### Instruction
Among the records that follow, set down only the lines from the one containing "vfov_deg: 48.5" to the one containing "focal_35mm: 283", both included, exactly.

= = = = = = =

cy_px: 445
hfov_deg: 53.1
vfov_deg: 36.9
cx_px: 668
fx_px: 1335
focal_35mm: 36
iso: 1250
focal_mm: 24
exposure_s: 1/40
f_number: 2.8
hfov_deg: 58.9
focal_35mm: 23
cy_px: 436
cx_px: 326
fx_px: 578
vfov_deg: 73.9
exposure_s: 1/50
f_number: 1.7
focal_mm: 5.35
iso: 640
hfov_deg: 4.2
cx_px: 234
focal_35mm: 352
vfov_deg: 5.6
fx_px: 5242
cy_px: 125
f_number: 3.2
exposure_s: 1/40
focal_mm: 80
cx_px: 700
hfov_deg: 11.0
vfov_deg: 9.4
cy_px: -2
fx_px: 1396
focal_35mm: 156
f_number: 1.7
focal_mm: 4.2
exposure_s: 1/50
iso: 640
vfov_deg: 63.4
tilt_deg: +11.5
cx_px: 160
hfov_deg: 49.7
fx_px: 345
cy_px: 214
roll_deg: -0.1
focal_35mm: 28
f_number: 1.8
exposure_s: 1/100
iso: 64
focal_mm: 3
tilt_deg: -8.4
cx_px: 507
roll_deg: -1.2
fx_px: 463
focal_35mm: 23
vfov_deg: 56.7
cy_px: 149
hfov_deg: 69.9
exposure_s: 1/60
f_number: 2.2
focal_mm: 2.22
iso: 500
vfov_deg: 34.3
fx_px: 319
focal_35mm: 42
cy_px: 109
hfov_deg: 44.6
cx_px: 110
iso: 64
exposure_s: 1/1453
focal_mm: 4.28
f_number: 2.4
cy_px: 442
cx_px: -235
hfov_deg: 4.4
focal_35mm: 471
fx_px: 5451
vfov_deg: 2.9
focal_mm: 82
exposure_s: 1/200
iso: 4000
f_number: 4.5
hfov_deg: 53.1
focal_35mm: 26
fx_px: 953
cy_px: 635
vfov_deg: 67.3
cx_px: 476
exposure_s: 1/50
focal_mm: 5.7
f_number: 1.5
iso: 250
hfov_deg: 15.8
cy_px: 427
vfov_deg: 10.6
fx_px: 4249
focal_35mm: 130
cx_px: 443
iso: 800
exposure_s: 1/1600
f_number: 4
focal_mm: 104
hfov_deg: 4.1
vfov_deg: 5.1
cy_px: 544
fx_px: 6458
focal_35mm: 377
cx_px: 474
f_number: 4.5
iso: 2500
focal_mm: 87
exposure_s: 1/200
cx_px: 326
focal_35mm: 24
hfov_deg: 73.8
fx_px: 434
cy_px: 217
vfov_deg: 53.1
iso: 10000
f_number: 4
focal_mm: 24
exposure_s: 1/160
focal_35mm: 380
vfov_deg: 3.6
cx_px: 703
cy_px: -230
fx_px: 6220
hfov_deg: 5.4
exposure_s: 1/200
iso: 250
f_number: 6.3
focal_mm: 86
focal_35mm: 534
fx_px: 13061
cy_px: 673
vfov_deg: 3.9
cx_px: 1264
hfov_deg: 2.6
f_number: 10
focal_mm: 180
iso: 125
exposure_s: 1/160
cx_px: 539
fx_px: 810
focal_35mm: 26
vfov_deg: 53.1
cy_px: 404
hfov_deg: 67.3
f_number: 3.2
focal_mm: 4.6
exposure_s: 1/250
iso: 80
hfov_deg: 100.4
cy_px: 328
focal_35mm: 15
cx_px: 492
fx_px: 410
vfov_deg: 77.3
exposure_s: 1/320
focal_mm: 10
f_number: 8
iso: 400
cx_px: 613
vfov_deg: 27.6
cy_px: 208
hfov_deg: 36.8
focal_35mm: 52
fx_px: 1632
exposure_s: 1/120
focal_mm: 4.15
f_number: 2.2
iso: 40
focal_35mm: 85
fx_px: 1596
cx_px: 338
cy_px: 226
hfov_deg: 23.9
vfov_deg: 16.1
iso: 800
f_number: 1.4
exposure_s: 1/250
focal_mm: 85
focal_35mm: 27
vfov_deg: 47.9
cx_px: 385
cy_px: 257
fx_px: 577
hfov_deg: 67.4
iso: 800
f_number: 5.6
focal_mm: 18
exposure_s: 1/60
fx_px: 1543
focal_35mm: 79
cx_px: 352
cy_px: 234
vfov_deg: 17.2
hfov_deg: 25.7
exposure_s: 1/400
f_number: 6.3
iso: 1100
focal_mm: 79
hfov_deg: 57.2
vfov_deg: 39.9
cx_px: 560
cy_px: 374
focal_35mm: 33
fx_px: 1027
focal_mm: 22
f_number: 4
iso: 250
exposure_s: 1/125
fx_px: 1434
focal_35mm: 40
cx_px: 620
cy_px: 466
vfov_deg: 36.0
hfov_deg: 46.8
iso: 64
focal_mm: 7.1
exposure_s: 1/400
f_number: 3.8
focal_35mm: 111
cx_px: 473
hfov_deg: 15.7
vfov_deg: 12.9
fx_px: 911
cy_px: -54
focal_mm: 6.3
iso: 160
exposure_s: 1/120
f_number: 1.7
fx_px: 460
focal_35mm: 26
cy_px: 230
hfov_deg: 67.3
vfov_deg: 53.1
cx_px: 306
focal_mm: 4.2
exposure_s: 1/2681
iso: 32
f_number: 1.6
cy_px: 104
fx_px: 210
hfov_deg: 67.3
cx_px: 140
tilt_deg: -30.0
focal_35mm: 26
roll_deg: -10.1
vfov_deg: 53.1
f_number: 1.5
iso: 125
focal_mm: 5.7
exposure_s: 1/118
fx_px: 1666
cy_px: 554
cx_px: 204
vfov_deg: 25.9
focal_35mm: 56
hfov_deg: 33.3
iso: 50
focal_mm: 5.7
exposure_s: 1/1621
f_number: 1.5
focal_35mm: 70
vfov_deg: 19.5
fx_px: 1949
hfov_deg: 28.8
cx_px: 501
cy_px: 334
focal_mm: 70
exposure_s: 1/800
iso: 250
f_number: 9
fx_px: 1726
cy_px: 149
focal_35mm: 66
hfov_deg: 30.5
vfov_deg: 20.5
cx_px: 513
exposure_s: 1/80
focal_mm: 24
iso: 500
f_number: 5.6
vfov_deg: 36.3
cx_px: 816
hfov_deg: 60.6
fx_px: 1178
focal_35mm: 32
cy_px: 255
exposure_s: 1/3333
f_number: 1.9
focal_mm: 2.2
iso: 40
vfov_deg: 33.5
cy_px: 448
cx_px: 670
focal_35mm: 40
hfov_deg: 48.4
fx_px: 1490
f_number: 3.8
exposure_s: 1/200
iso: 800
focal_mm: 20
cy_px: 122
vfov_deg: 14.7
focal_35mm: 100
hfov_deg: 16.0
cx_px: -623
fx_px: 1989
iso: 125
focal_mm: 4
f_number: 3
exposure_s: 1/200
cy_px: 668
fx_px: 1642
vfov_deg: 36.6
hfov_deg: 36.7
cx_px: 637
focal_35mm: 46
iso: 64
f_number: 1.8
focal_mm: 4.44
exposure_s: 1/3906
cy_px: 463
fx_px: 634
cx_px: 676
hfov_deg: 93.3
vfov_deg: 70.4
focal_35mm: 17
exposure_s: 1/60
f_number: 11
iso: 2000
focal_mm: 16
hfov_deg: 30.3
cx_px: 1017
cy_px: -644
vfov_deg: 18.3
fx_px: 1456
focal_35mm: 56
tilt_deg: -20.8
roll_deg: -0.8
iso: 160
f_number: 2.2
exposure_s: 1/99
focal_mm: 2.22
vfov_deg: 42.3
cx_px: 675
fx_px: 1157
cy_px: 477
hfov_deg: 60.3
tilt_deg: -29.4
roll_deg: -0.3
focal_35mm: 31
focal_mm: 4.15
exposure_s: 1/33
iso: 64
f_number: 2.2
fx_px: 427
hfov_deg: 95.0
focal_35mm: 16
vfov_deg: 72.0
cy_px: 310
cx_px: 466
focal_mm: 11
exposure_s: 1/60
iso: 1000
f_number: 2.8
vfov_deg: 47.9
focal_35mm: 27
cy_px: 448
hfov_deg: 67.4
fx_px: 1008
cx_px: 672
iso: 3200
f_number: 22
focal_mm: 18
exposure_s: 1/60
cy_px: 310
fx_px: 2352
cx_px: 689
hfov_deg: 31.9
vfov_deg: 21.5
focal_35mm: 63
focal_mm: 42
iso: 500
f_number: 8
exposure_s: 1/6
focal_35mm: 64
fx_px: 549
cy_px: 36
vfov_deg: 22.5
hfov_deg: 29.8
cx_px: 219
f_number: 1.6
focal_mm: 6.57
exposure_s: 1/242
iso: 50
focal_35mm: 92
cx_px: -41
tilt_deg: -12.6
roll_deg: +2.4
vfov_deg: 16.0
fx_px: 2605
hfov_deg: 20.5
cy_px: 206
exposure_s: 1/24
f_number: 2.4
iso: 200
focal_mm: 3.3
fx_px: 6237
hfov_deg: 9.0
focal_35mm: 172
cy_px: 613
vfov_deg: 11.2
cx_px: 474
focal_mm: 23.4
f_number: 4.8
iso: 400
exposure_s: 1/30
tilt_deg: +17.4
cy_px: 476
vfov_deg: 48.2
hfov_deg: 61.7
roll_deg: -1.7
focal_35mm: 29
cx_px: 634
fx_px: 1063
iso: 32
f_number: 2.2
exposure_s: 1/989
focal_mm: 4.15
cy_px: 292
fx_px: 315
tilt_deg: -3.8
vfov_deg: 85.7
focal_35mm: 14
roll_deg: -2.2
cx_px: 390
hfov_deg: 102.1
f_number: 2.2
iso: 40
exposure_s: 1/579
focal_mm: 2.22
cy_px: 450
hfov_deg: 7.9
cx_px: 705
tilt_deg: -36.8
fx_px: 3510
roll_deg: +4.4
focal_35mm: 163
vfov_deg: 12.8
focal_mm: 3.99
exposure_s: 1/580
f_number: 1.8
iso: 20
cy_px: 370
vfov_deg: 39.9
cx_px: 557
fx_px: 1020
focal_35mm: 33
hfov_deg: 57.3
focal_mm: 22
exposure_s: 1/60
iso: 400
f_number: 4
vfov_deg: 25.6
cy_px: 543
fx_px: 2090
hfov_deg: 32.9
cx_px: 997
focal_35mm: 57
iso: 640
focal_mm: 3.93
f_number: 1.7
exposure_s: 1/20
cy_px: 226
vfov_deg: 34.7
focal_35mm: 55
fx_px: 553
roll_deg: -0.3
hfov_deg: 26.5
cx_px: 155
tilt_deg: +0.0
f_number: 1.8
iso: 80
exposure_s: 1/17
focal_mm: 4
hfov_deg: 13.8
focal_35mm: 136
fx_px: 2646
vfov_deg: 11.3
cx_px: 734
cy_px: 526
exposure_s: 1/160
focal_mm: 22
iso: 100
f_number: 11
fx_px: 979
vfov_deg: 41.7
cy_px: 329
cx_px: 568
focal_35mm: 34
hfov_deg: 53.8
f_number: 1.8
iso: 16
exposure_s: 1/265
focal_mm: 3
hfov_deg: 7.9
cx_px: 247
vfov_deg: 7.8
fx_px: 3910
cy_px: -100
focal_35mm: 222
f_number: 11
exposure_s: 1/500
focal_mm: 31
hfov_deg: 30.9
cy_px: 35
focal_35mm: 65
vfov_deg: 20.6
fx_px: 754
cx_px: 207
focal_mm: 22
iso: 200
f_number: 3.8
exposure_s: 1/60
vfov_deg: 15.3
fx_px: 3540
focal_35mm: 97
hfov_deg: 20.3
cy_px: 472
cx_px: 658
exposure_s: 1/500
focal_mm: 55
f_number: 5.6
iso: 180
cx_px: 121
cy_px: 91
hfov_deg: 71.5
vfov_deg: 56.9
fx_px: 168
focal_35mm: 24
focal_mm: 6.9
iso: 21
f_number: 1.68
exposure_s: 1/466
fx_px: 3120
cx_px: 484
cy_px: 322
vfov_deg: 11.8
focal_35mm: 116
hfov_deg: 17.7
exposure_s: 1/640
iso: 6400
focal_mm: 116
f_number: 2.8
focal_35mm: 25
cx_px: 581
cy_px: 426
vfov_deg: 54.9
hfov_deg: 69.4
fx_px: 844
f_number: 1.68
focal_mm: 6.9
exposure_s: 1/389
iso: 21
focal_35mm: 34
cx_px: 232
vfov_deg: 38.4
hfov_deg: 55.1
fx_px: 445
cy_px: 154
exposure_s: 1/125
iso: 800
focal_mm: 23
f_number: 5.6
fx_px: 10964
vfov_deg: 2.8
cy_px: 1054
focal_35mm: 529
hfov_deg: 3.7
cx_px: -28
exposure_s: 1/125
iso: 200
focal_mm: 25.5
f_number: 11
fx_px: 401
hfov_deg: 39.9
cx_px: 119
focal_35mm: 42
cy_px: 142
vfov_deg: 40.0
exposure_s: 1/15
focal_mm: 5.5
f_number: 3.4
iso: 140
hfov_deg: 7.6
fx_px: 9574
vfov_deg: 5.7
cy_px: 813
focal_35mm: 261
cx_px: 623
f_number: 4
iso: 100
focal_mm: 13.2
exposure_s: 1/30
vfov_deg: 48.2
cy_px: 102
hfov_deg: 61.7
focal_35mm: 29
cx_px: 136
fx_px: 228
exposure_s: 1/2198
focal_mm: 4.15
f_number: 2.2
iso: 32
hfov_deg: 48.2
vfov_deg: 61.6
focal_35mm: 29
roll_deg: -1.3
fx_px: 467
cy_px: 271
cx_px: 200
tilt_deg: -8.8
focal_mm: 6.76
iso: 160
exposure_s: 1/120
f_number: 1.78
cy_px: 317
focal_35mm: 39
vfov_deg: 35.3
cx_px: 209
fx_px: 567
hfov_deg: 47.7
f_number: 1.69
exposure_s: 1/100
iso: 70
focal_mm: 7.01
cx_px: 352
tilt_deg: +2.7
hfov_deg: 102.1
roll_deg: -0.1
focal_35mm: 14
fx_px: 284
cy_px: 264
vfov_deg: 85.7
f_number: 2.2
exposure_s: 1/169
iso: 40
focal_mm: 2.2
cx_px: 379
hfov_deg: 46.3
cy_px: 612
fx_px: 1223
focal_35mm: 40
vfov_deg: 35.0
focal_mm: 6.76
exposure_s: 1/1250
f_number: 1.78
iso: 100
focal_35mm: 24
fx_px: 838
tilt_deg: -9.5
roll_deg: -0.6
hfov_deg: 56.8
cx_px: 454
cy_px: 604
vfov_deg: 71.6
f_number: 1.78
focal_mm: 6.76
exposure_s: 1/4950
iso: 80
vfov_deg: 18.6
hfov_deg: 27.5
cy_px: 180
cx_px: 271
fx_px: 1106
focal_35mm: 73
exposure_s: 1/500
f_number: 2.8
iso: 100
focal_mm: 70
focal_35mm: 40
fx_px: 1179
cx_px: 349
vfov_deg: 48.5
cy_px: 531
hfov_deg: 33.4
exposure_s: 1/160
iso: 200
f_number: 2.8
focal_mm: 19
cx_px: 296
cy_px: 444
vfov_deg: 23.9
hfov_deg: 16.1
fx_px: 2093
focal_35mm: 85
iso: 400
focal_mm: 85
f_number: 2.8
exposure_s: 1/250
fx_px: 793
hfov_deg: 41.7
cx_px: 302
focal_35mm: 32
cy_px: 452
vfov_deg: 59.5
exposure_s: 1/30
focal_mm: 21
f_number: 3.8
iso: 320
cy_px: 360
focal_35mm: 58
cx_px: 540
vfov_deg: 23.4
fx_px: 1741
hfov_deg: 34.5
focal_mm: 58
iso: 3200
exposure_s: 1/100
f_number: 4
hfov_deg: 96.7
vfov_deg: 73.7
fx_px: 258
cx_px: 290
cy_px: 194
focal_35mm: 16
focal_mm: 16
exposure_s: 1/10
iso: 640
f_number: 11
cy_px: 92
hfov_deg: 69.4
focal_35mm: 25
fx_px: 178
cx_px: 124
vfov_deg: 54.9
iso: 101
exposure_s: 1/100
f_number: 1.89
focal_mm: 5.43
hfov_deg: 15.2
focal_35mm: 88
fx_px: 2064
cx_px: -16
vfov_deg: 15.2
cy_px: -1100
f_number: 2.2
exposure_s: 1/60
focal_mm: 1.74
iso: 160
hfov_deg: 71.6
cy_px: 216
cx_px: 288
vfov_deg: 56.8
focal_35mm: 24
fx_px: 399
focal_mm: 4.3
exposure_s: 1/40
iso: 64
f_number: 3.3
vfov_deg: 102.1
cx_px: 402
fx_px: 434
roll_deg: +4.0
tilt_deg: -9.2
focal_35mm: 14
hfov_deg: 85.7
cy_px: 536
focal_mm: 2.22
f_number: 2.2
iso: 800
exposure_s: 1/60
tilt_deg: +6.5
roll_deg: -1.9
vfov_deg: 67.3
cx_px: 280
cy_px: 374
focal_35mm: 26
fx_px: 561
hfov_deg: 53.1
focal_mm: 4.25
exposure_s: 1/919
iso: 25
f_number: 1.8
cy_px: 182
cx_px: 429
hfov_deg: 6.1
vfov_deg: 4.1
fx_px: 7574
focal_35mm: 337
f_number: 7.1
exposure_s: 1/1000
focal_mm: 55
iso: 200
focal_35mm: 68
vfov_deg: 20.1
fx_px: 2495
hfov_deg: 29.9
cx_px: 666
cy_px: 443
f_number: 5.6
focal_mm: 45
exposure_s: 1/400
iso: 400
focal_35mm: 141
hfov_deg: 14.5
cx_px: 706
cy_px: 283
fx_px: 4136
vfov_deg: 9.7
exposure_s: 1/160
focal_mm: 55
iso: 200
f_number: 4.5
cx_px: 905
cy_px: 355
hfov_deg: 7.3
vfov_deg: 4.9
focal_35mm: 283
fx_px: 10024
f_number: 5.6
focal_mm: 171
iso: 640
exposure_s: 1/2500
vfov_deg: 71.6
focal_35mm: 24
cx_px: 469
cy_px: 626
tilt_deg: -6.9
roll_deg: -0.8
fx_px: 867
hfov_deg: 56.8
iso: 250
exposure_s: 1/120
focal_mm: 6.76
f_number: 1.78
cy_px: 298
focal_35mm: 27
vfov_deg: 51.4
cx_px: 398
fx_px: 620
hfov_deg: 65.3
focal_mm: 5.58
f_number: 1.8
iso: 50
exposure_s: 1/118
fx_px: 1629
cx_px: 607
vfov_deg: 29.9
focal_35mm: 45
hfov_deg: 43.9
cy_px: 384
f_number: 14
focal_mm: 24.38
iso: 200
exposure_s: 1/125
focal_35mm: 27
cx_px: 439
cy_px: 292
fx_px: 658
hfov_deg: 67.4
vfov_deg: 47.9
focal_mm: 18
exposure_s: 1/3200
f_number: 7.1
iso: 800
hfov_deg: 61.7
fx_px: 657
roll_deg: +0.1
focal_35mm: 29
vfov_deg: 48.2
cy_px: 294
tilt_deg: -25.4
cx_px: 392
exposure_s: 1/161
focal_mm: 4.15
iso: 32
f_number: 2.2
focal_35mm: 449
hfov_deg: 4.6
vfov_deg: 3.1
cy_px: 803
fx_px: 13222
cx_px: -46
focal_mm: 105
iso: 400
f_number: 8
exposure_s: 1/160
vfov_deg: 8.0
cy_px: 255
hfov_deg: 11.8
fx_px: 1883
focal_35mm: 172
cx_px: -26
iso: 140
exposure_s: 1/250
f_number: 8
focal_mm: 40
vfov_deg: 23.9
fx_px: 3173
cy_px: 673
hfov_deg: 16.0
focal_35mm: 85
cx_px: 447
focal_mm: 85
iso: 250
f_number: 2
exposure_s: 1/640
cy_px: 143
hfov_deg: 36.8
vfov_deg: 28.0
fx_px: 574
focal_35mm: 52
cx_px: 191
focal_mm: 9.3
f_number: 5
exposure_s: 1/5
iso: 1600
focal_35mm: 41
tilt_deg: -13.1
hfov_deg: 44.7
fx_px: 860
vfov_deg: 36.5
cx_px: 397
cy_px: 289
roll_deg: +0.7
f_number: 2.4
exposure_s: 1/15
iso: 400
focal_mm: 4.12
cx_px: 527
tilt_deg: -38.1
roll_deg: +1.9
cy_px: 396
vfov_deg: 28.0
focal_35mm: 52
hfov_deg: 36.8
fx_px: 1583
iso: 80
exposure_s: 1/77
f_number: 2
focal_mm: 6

= = = = = = =

### Solved problem
vfov_deg: 48.5
cy_px: 531
hfov_deg: 33.4
exposure_s: 1/160
iso: 200
f_number: 2.8
focal_mm: 19
cx_px: 296
cy_px: 444
vfov_deg: 23.9
hfov_deg: 16.1
fx_px: 2093
focal_35mm: 85
iso: 400
focal_mm: 85
f_number: 2.8
exposure_s: 1/250
fx_px: 793
hfov_deg: 41.7
cx_px: 302
focal_35mm: 32
cy_px: 452
vfov_deg: 59.5
exposure_s: 1/30
focal_mm: 21
f_number: 3.8
iso: 320
cy_px: 360
focal_35mm: 58
cx_px: 540
vfov_deg: 23.4
fx_px: 1741
hfov_deg: 34.5
focal_mm: 58
iso: 3200
exposure_s: 1/100
f_number: 4
hfov_deg: 96.7
vfov_deg: 73.7
fx_px: 258
cx_px: 290
cy_px: 194
focal_35mm: 16
focal_mm: 16
exposure_s: 1/10
iso: 640
f_number: 11
cy_px: 92
hfov_deg: 69.4
focal_35mm: 25
fx_px: 178
cx_px: 124
vfov_deg: 54.9
iso: 101
exposure_s: 1/100
f_number: 1.89
focal_mm: 5.43
hfov_deg: 15.2
focal_35mm: 88
fx_px: 2064
cx_px: -16
vfov_deg: 15.2
cy_px: -1100
f_number: 2.2
exposure_s: 1/60
focal_mm: 1.74
iso: 160
hfov_deg: 71.6
cy_px: 216
cx_px: 288
vfov_deg: 56.8
focal_35mm: 24
fx_px: 399
focal_mm: 4.3
exposure_s: 1/40
iso: 64
f_number: 3.3
vfov_deg: 102.1
cx_px: 402
fx_px: 434
roll_deg: +4.0
tilt_deg: -9.2
focal_35mm: 14
hfov_deg: 85.7
cy_px: 536
focal_mm: 2.22
f_number: 2.2
iso: 800
exposure_s: 1/60
tilt_deg: +6.5
roll_deg: -1.9
vfov_deg: 67.3
cx_px: 280
cy_px: 374
focal_35mm: 26
fx_px: 561
hfov_deg: 53.1
focal_mm: 4.25
exposure_s: 1/919
iso: 25
f_number: 1.8
cy_px: 182
cx_px: 429
hfov_deg: 6.1
vfov_deg: 4.1
fx_px: 7574
focal_35mm: 337
f_number: 7.1
exposure_s: 1/1000
focal_mm: 55
iso: 200
focal_35mm: 68
vfov_deg: 20.1
fx_px: 2495
hfov_deg: 29.9
cx_px: 666
cy_px: 443
f_number: 5.6
focal_mm: 45
exposure_s: 1/400
iso: 400
focal_35mm: 141
hfov_deg: 14.5
cx_px: 706
cy_px: 283
fx_px: 4136
vfov_deg: 9.7
exposure_s: 1/160
focal_mm: 55
iso: 200
f_number: 4.5
cx_px: 905
cy_px: 355
hfov_deg: 7.3
vfov_deg: 4.9
focal_35mm: 283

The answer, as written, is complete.